[[ Exercise inputs, beginning ]]
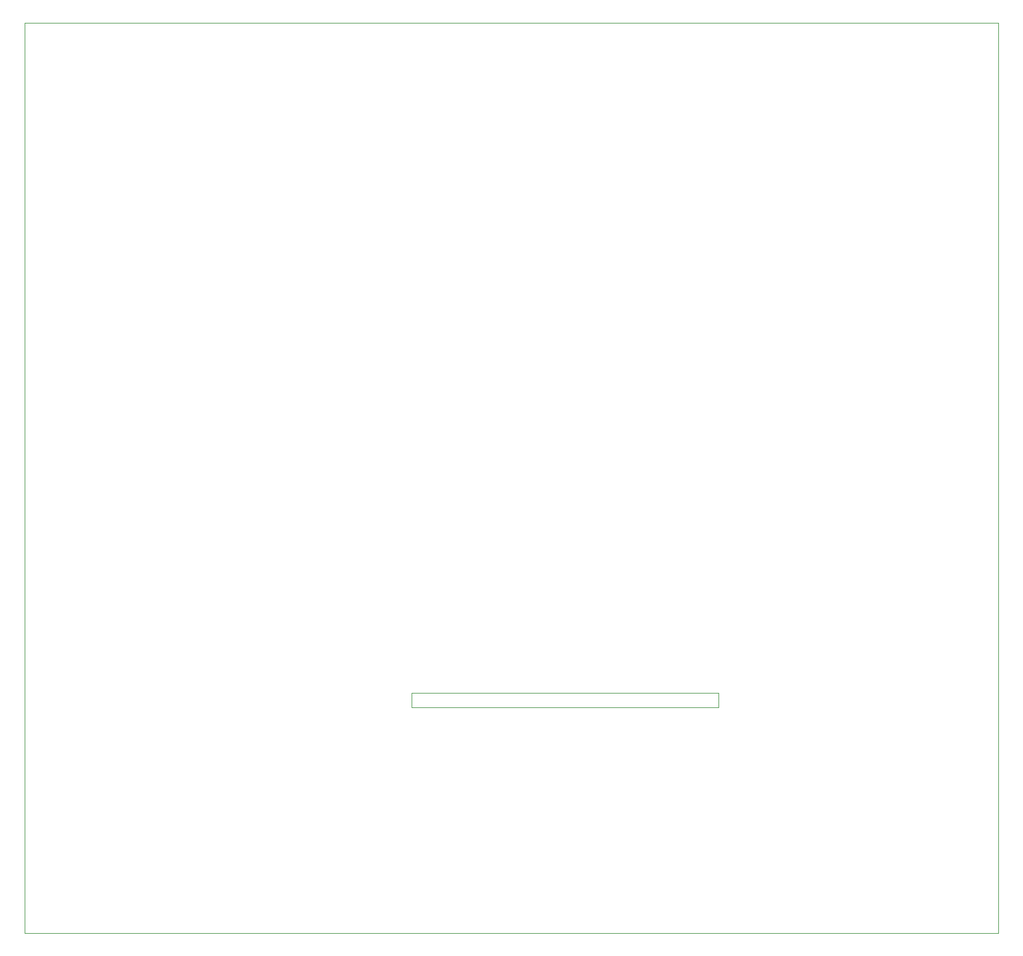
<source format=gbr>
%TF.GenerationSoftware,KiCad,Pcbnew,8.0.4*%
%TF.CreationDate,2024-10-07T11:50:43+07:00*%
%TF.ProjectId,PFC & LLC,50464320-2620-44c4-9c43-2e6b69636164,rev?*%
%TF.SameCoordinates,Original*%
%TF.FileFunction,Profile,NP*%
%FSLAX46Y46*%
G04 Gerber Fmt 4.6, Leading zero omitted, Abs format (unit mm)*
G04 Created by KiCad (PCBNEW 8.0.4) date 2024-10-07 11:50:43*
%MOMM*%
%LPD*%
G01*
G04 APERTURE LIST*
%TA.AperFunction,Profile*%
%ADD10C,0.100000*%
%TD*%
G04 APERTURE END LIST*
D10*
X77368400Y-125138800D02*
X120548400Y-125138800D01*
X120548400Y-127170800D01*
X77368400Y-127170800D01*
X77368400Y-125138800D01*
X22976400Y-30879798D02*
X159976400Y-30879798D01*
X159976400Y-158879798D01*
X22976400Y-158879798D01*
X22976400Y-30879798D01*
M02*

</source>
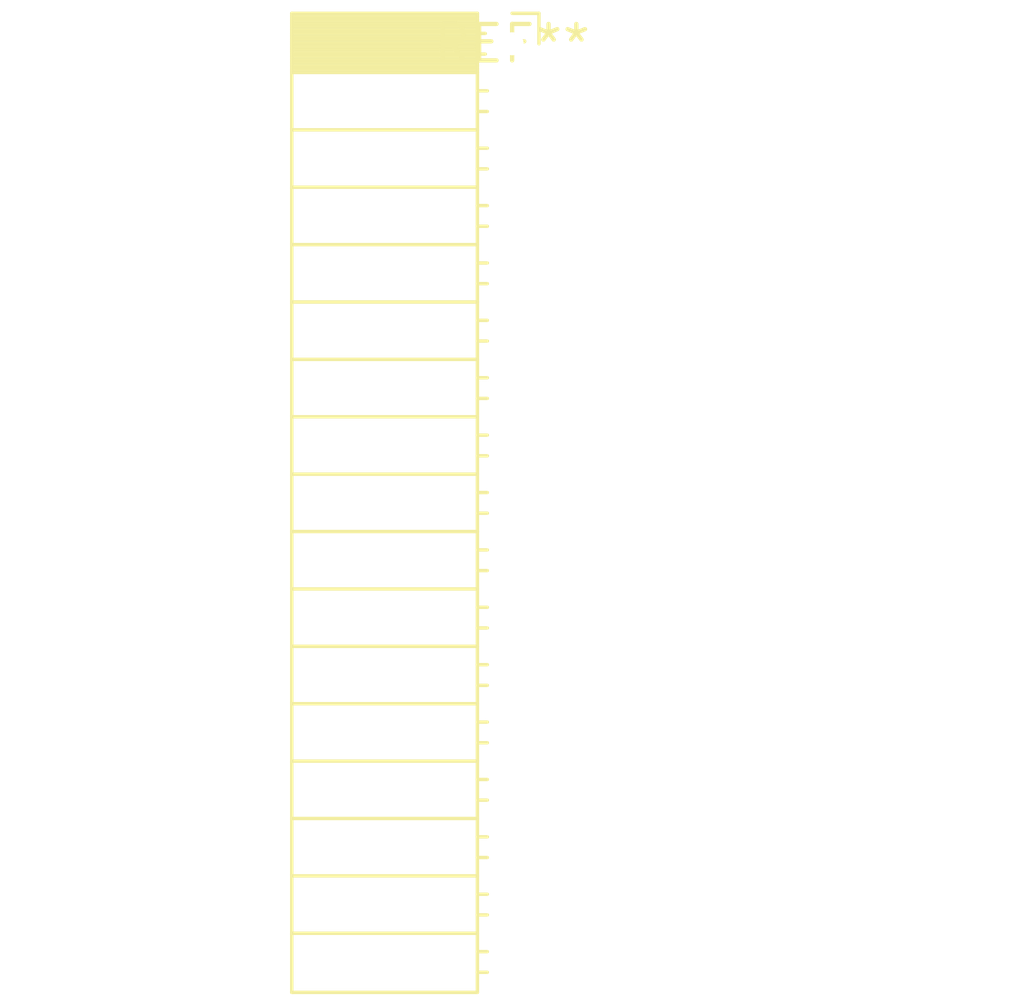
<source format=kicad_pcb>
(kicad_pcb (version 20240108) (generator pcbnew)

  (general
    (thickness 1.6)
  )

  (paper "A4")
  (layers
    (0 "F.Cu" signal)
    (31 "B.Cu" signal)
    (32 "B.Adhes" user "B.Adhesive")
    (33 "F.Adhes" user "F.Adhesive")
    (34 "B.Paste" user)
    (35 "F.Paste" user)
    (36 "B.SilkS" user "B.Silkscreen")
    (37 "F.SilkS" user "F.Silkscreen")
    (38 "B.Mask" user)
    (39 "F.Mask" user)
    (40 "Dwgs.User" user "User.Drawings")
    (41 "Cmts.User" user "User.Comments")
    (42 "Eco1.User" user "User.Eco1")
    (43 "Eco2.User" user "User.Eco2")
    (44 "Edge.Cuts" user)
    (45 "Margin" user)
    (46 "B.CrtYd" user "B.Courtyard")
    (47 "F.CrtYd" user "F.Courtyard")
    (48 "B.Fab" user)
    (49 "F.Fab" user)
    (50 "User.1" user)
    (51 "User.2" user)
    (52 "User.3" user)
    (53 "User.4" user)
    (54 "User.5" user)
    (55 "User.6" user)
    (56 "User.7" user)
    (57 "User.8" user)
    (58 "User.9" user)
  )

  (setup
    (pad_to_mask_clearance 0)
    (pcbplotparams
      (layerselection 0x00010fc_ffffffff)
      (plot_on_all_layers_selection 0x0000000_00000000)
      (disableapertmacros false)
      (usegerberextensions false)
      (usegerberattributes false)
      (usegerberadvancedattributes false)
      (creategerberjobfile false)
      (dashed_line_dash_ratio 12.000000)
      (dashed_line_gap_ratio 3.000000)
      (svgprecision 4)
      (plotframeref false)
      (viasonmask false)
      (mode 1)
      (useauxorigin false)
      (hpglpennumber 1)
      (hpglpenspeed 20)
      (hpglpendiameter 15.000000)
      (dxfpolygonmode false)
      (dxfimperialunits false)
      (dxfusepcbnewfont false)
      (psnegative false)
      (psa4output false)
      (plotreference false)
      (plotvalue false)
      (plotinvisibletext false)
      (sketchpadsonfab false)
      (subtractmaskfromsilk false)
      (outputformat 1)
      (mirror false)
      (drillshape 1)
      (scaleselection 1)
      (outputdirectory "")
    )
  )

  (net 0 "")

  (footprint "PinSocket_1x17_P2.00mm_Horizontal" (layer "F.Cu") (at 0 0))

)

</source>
[[ Exercise inputs, end ]]
Would you retype the lines of the data above, from the one holding "(mirror false)" through its final line, exactly and without adding any other line?

      (mirror false)
      (drillshape 1)
      (scaleselection 1)
      (outputdirectory "")
    )
  )

  (net 0 "")

  (footprint "PinSocket_1x17_P2.00mm_Horizontal" (layer "F.Cu") (at 0 0))

)

</source>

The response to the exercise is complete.